- Born: March 17, 2003 (age 23) New Jersey, United States
- Other names: Absorber, AbsorberYT
- Occupations: Content creator, gamer, activist
- Years active: 2017–present
- Known for: Gaming videos, TikTok activism, political interviews
- Website: YouTube channels: Absorber, Hamzah Daily, and Hamzah Saadah

= Hamzah Saadah =

Palestinian-American digital creator and activist

Hamzah Saadah (born March 17, 2003), known online as Absorber or AbsorberYT, is a Palestinian-American digital content creator, professional gamer, social media personality, and activist. He gained prominence through his gaming content on YouTube and TikTok, amassing a combined social media following of over 10 million. Since 2023, he has become known for viral, politically charged conversations with Israeli citizens and soldiers, drawing attention to the Israeli - Palestinian conflict.

==Early life and background==
Hamzah Saadah was born in New Jersey, United States, on March 17, 2003, to Palestinian parents. Though raised in the U.S., he maintains strong cultural ties to Palestine.
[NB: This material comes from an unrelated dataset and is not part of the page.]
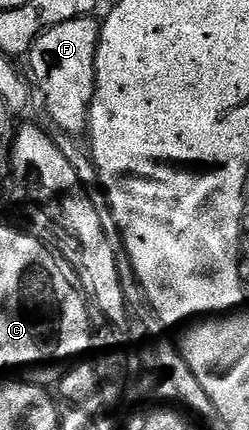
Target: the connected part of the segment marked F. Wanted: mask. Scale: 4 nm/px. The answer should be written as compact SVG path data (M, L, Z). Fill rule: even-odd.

Saadah began producing content as a teenager, focusing on gaming, prank videos, and comedic skits.

==Career==
===Gaming and entertainment===
Known online as Absorber, Saadah built his audience by streaming Fortnite and Call of Duty gameplay, uploading reaction videos, and performing skits. His YouTube channel has amassed over 3 million subscribers, while his TikTok account has surpassed 7 million followers as of 2025.

In 2020, Saadah applied for the FaZe 5 challenge, a global talent search by the esports organization FaZe Clan—and made it into the top 20 finalists out of millions of entries. Saadah has expressed long-term ambitions to expand into acting, lifestyle content, and late-night television hosting.

===Activism and viral political content===
In the wake of the October 7, 2023 escalation in Gaza, Saadah began recording and posting conversations with Israeli civilians and active-duty Israel Defense Forces (IDF) soldiers via platforms such as TikTok LIVE and OmeTV. These unscripted interactions, often featured IDF personnel admitting or boasting about violence toward Palestinians. In one widely viewed instance, two Israeli soldiers laughed and said they wished the IDF would kill more Palestinian children. The video was removed from TikTok shortly after gaining two million views but later re-uploaded on Instagram and YouTube. Saadah has said that he initially feared backlash for speaking openly about his Palestinian identity, but his decision to do so sparked a wave of support and awareness among global audiences. He has since made it his mission to expose the everyday normalization of violence in Israeli discourse regarding Palestinians.

===Influence and public response===
Saadah’s videos have been credited with helping global audiences, particularly Gen Z, gain a more nuanced understanding of the Israeli-Palestinian conflict. His work has been featured in media outlets such as The New Arab, where he was described as part of a new wave of diaspora creators using humor, empathy, and digital savvy to bring attention to human rights violations in Gaza. Activists and journalists such as Lara Elborno have cited his content as evidence of widespread dehumanization of Palestinians, arguing that such videos illustrate the “genocidal intent” often expressed casually by Israeli individuals online. Fans of Saadah have also responded strongly. Many, like Mexican-Native American digital creator Mea Marie, credit him with opening their eyes to the reality in Palestine and reshaping their views on the conflict. His ability to remain composed and respectful in even the most hostile conversations has earned him praise across cultural and political lines.

===Future career and plans===
Despite his increasing focus on political activism, Saadah continues to develop his entertainment career. He has expressed ambitions to create lifestyle content, form a gaming organization, and eventually host a late-night talk show. His brand continues to center on positivity, mental health awareness, and creating a safe, inclusive digital space.